It’s discussed in Dataclysm how people’s digital habits allow for all kinds of inferences most people might never think of. The example of tracking when you are asleep, however, doesn’t require anything except paying attention to when you are and aren’t using your devices. It would be laborious for a person to watch you for 24 hours a day, but computers can do so tirelessly. What you search for on Google or any other search engine is indexed, stored, and correlated with searches you and others have performed. The way people use Google can reliably pinpoint the epicenters of earthquakes, the spread of diseases, the location of a protest or other event, the political leanings of an individual, group, or area, and an endless supply of other impressions and attitudes. What’s important is that, most of the time, we don’t think about being watched. A search prompt is non-threatening. It’s not as if you’re telling a person that you’re worried you have chlamydia and need to know what the symptoms are. The search box is impersonal. It doesn’t judge.
But there are people behind every one of these services. Most of them are just doing a job and, frankly, few of us are interesting enough to directly pay much attention to. We rarely even feel like anyone’s paying attention, until something happens to break the illusion that we’re just anonymously browsing. Perhaps the example I see come up most often is when someone searches for an item on Google, or even just mentions it in a chat, then sees ads for it pop up on Facebook. It might be easy to imagine it’s a coincidence, the first time it happens. But then it crops up again and again, and you soon realize something, somewhere knows what you searched for or mentioned and is now going to advertise it to you until you bite. This unsettles people because it draws attention to the fact that we’re being tracked, watched, recorded, logged, analyzed, profiled, and aggregated. These dozens of companies–though they become fewer as they consolidate, and there is always consolidation happening–know more about you than perhaps anyone else in your life. They can know you better than your parents, your siblings, your romantic partners. They watch, usually in silence, but sometimes communicate via ads that are conveniently fashioned to attract your attention.

> YOUR ASSIGNMENT:
Continue the passage on online tracking and data collection from where it stops.

> GIVEN DATA:
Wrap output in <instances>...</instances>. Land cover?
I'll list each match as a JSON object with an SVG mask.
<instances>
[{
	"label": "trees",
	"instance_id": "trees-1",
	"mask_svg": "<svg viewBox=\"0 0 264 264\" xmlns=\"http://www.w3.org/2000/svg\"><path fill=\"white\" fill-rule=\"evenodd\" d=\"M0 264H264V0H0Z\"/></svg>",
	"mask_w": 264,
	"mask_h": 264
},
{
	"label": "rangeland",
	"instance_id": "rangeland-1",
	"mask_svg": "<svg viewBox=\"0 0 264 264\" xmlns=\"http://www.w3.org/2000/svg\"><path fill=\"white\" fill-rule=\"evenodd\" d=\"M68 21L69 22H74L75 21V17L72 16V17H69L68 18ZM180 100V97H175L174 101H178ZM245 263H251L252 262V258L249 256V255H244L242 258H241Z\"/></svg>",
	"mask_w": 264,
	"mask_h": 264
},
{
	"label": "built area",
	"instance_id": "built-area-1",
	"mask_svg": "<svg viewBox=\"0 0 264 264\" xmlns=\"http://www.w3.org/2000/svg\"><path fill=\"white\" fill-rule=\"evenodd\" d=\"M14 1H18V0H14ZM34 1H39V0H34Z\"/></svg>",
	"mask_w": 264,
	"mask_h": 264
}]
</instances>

> RESPONSE TO THIS EXERCISE:
These trends are set only to increase rather than roll back. Companies like Google and Facebook and Apple and others will learn more and more about all of us. Thus far, much of that information’s potential is yet untapped, for good or ill. There are certainly benefits to having such a wealth of information, from historical and linguistic research to disaster response, civil planning, and good governance. But then there are the downsides: the lack of privacy, the risk of abuse by both governments, companies, and malicious individuals, not to mention the consequences of particularly sensitive data being breached, which happens all too often. As our lives become irrevocably digitized and quantified, it’s virtually a given that this data will be used for all sorts of purposes, many of which we can’t even predict yet.
If someone were to build a digital clone of you, what would it know about you? What digital footprints have you left behind?